-- Supplied entries --
○ ○ ○ ○ ○ ○ ○
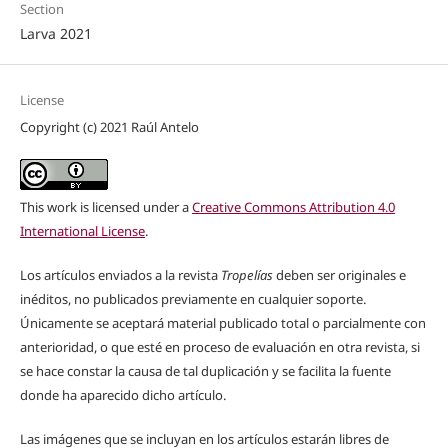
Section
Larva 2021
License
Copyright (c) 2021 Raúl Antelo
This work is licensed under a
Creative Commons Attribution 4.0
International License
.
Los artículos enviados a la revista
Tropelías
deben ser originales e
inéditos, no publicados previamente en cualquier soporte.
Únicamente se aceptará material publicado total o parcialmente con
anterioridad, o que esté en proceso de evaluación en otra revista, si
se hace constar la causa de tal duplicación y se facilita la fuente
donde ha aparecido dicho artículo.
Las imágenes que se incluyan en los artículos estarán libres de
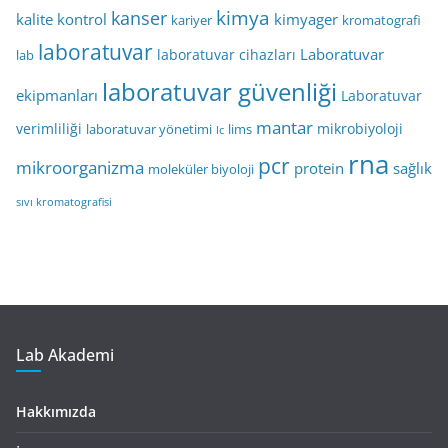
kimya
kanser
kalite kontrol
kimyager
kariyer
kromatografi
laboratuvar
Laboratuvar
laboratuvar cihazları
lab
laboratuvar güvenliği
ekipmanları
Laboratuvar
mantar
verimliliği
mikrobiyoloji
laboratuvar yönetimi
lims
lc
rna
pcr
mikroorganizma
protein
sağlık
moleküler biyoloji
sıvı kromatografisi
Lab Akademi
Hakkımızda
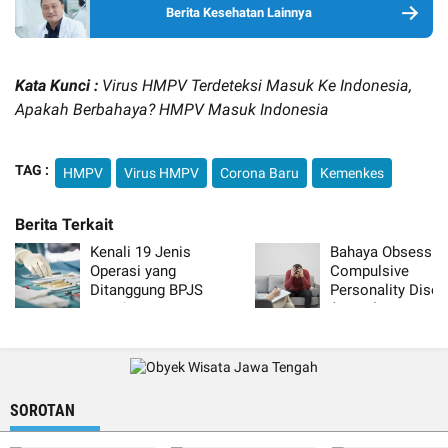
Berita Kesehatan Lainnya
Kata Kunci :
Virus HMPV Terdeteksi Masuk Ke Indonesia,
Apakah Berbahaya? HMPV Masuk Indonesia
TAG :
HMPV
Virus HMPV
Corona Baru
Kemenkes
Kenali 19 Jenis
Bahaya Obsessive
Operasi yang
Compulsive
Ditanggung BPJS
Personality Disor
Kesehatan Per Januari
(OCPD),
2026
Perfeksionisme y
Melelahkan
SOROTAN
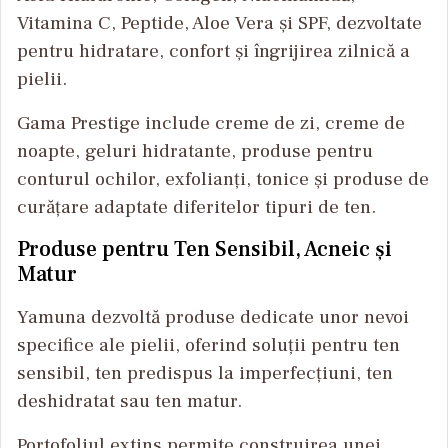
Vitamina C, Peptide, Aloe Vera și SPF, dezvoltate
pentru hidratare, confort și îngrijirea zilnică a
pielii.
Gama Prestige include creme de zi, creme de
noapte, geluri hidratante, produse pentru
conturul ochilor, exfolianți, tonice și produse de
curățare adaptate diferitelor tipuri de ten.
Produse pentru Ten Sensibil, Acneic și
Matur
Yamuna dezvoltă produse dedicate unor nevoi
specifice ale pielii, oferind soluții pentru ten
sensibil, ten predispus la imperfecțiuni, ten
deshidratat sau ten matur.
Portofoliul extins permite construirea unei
○ ○ ○ ○ ○ ○ ○
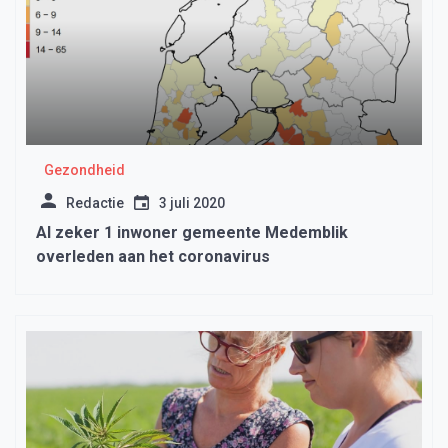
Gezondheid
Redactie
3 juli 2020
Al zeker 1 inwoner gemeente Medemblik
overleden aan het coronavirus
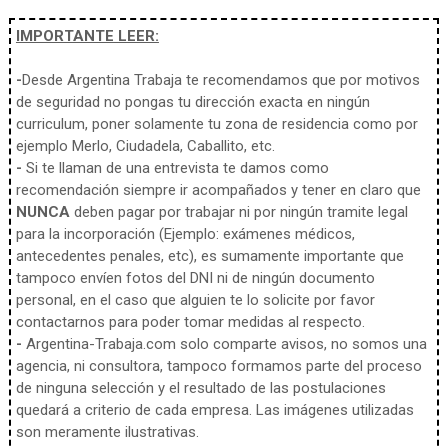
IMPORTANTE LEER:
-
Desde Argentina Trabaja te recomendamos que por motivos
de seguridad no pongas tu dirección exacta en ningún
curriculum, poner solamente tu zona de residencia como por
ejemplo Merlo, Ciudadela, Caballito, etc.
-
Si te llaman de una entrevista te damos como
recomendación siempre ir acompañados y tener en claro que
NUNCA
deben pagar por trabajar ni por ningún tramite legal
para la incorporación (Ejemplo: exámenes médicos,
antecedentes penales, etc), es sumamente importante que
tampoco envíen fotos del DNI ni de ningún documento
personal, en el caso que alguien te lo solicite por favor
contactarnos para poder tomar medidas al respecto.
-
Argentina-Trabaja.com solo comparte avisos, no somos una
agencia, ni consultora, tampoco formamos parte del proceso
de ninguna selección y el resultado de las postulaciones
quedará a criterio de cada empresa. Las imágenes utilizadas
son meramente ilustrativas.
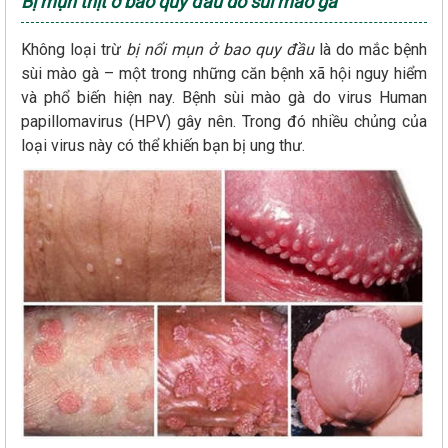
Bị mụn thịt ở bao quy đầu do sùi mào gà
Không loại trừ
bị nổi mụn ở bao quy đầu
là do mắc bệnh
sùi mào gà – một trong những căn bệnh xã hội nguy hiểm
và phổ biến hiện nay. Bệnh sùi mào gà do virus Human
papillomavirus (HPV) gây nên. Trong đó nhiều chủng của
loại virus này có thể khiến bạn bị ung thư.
○ ○ ○ ○ ○ ○ ○
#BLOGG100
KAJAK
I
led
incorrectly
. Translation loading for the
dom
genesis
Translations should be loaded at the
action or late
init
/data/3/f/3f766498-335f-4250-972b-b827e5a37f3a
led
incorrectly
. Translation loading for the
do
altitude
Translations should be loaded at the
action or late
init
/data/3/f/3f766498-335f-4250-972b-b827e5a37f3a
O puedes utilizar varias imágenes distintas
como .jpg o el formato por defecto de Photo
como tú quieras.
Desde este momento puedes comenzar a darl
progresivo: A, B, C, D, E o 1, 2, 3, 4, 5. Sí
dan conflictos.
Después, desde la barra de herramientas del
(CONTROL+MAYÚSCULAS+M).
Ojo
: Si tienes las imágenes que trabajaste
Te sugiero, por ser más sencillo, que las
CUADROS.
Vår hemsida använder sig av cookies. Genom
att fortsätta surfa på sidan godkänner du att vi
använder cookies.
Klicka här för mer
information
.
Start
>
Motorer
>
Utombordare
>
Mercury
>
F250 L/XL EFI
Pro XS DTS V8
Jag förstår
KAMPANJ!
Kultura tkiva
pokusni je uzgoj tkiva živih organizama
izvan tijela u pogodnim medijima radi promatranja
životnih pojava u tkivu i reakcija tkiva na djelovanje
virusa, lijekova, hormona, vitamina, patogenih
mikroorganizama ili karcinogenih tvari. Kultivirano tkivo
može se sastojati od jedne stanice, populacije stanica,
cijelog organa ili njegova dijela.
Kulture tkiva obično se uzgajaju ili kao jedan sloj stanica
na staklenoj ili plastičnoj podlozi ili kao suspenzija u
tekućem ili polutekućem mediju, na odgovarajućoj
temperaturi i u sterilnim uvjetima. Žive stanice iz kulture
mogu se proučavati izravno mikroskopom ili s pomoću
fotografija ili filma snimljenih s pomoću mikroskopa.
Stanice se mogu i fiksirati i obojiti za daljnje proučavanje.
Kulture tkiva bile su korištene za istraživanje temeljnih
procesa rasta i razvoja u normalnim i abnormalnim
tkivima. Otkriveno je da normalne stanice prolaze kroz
○ ○ ○ ○ ○ ○ ○
-- Exercise details --
Extract exactly and only the lines above from the line containing "Klicka här för mer" through the line containing "izvan tijela u", both end lines included.

-- Written answer --
Klicka här för mer
information
.
Start
>
Motorer
>
Utombordare
>
Mercury
>
F250 L/XL EFI
Pro XS DTS V8
Jag förstår
KAMPANJ!
Kultura tkiva
pokusni je uzgoj tkiva živih organizama
izvan tijela u pogodnim medijima radi promatranja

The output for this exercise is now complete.